# Extracto del documento:
-------
Los avances científicos y tecnológicos de los últimos años han proporcionado nuevos conocimientos sobre la aparición, desarrollo y crecimiento del cáncer, lo que se traduce en una mejora en los tratamientos de la enfermedad y una disminución de los efectos secundarios derivados ellos.
Por ejemplo, la cirugía que se realiza en nuestros días permite tratar los tumores malignos con igual eficacia pero siendo más conservadora (permite preservar el órgano y su función) que hace unas décadas.
Asimismo, en la actualidad, se disponen de aparatos complejos de alta precisión, que permiten administrar altas dosis de radiación sobre un tumor maligno, con efectos secundarios mínimos. El desarrollo de nuevos fármacos para el tratamiento del cáncer o para reducir los efectos de la quimioterapia, permite la realización de terapias más intensivas y eficaces.
-------
# Extractos de datos:
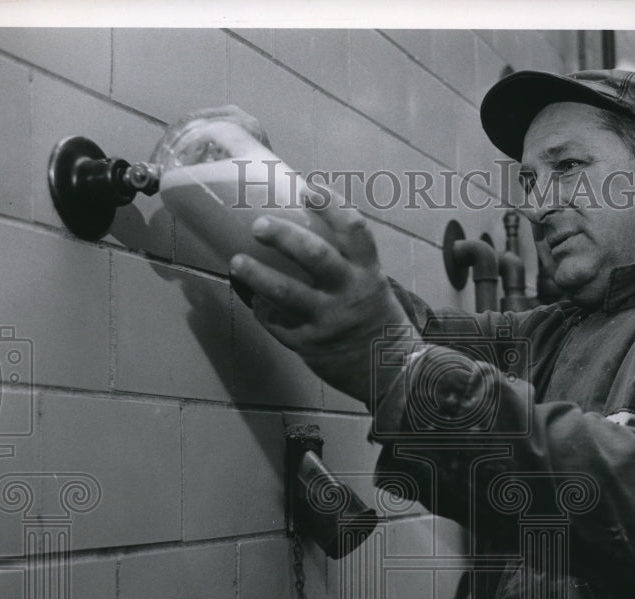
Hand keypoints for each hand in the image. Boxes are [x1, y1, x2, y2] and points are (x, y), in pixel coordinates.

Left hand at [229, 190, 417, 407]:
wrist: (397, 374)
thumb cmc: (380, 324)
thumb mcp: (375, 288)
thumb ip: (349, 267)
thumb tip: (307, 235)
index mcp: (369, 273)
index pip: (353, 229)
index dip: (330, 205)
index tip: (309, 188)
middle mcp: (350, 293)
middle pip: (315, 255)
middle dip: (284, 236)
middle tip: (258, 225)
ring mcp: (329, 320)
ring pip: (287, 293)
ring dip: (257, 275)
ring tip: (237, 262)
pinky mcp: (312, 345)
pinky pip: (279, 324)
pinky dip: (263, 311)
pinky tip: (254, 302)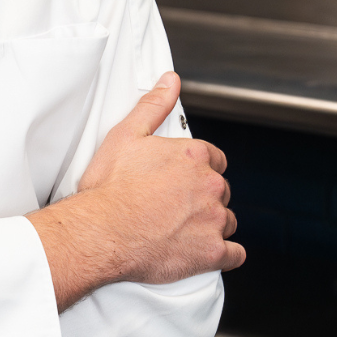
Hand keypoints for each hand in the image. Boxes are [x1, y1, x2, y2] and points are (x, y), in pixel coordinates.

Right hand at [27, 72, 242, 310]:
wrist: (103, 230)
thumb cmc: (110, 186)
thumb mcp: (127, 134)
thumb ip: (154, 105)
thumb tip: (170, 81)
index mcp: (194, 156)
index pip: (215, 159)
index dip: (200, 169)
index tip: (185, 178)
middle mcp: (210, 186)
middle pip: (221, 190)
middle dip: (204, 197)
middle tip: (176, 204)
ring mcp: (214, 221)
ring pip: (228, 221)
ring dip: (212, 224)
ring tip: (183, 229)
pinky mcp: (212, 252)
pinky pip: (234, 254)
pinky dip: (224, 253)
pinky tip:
-------
# Tarea:
Copia íntegro y sin ningún cambio el texto sobre los avances en el tratamiento del cáncer. Los registros son un material aparte.

# Respuesta:
Los avances científicos y tecnológicos de los últimos años han proporcionado nuevos conocimientos sobre la aparición, desarrollo y crecimiento del cáncer, lo que se traduce en una mejora en los tratamientos de la enfermedad y una disminución de los efectos secundarios derivados ellos.
Por ejemplo, la cirugía que se realiza en nuestros días permite tratar los tumores malignos con igual eficacia pero siendo más conservadora (permite preservar el órgano y su función) que hace unas décadas.
Asimismo, en la actualidad, se disponen de aparatos complejos de alta precisión, que permiten administrar altas dosis de radiación sobre un tumor maligno, con efectos secundarios mínimos. El desarrollo de nuevos fármacos para el tratamiento del cáncer o para reducir los efectos de la quimioterapia, permite la realización de terapias más intensivas y eficaces.